In view of this mandate, the most significant challenge for the WHO rests in mobilizing cross-cutting political support among a range of partners, and recognizing the critical role of the politics of process and consensus building with key political and social actors. Consensus building is complementary to—and should be pursued along with—the process of building evidence, setting targets, and implementation.
Over the coming months, the WHO will need to work intensively at the national level through its country offices, with a bottom-up approach that aims to actively reshape national level perspectives toward NCDs. In particular, it will need to communicate to national-level policymakers that, rather than seeing the NCD agenda as replacing an older continuum of UN approaches relating to the eradication of infectious diseases, they need to view it as representing a paradigm shift in public health policies. In developing countries where populations face a growing dual burden of disease, the WHO can build policy support for NCD prioritization by advocating comprehensive approaches. It may also be important to begin to rethink the sharp distinction that has been made between communicable and chronic disease. This distinction, like that between primary and secondary care, has already begun to be questioned in some forums, as was evident in the meeting of the International AIDS Society, in Rome in 2011, which suggested that HIV and NCDs should be seen as sharing common needs and interests. The WHO will need to reinforce and build on these views and approaches to build national-level commitment to NCDs and to integrate them within preexisting health priorities.

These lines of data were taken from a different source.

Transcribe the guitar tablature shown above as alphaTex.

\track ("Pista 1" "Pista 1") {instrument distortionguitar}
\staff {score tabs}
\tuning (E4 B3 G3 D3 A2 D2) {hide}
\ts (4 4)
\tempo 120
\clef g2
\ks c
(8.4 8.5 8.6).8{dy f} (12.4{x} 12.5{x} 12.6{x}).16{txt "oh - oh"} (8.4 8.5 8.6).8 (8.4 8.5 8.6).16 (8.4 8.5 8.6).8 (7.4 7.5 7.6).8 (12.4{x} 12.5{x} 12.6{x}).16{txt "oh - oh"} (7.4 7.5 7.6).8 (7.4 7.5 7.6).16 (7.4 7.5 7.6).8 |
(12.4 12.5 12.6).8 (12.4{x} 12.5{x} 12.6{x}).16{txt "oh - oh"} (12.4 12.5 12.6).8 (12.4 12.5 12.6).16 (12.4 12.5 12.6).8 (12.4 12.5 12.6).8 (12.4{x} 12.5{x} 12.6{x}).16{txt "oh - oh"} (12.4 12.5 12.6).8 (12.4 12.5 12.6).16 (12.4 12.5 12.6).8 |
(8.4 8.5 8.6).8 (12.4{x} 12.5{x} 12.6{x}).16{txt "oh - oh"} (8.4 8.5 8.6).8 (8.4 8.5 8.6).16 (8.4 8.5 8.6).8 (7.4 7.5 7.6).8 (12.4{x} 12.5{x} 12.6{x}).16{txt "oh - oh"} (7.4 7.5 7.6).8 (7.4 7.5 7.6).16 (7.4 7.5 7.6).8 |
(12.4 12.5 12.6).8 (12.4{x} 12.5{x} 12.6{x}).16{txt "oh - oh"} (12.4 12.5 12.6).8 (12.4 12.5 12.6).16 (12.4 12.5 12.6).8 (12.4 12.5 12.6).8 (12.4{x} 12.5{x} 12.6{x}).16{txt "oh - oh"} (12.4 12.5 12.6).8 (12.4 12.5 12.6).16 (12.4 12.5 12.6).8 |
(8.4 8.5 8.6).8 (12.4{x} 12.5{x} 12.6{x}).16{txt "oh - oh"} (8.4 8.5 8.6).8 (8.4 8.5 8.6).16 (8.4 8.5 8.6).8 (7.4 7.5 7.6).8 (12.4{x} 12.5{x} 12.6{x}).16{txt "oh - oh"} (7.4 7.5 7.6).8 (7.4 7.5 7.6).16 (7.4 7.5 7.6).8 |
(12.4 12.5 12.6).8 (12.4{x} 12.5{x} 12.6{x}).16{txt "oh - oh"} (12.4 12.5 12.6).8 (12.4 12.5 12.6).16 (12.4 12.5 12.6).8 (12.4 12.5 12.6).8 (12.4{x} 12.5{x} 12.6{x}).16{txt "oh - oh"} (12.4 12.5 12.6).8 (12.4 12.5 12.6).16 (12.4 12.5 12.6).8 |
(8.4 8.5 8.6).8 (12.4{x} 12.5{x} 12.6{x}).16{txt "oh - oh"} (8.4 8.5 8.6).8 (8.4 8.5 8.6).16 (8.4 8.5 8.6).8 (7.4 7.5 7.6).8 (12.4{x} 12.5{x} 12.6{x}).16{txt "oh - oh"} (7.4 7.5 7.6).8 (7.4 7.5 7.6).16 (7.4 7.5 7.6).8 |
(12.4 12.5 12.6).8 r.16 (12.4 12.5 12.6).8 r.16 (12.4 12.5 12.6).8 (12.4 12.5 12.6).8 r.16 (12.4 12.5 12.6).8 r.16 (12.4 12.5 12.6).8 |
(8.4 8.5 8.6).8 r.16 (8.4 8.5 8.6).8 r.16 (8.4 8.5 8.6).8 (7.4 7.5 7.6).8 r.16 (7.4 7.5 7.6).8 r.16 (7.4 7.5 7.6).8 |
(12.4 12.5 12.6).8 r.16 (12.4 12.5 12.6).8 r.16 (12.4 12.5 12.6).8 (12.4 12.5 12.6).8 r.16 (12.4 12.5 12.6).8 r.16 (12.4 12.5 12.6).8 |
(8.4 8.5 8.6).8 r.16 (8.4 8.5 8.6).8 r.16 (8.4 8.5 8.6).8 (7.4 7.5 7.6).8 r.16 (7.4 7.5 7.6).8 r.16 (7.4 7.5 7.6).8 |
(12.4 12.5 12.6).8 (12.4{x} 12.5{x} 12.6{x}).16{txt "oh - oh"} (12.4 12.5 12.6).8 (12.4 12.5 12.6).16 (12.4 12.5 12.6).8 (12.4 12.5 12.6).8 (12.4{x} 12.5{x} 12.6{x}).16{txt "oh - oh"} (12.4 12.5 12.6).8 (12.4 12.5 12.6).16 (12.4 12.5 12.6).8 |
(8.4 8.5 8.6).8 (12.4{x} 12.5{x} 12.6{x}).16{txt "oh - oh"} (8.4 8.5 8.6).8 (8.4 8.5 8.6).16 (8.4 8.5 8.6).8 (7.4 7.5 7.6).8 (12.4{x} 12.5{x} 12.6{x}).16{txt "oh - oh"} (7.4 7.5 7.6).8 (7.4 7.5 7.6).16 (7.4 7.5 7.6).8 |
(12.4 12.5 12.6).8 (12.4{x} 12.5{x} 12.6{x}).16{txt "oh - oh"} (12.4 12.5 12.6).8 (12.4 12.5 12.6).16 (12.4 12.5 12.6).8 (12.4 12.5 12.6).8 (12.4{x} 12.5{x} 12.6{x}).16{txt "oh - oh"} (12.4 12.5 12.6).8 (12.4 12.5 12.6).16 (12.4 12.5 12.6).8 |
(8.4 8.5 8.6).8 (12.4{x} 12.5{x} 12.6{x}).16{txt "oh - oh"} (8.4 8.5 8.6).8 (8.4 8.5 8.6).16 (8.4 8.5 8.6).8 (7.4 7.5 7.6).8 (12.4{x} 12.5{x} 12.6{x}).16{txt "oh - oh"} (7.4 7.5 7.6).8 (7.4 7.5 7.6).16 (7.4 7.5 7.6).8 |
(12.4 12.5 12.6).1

The next steps are for the WHO to work through multiple partners, such as other specialized UN agencies and international NGOs, to persuade states that their own proximate, national interests are at stake in what might otherwise be perceived as a remote, “global” problem. The WHO will also have to build cross-cutting alliances with the private sector, which holds the potential to collaborate and act with responsibility and ingenuity but also has ominously deep-rooted stakes in maintaining the status quo. A key element is preparing for the political process and building commitment among member states, donors, and other UN partners. Plans for implementation and meeting global targets will rest on member states. The continued development of this political process will ultimately determine whether or not the global NCD Summit was a missed opportunity or a landmark event marking the beginning of an important new era in the politics of global health.
Acknowledgments
We are grateful to Amy Fairchild and Ronald Bayer at the Center for the History and Ethics of Public Health, Department of Sociomedical Sciences, Mailman School of Public Health, Columbia University, for their insightful comments during the drafting of this piece. We also thank K. Srinath Reddy at the Public Health Foundation of India for helpful discussions.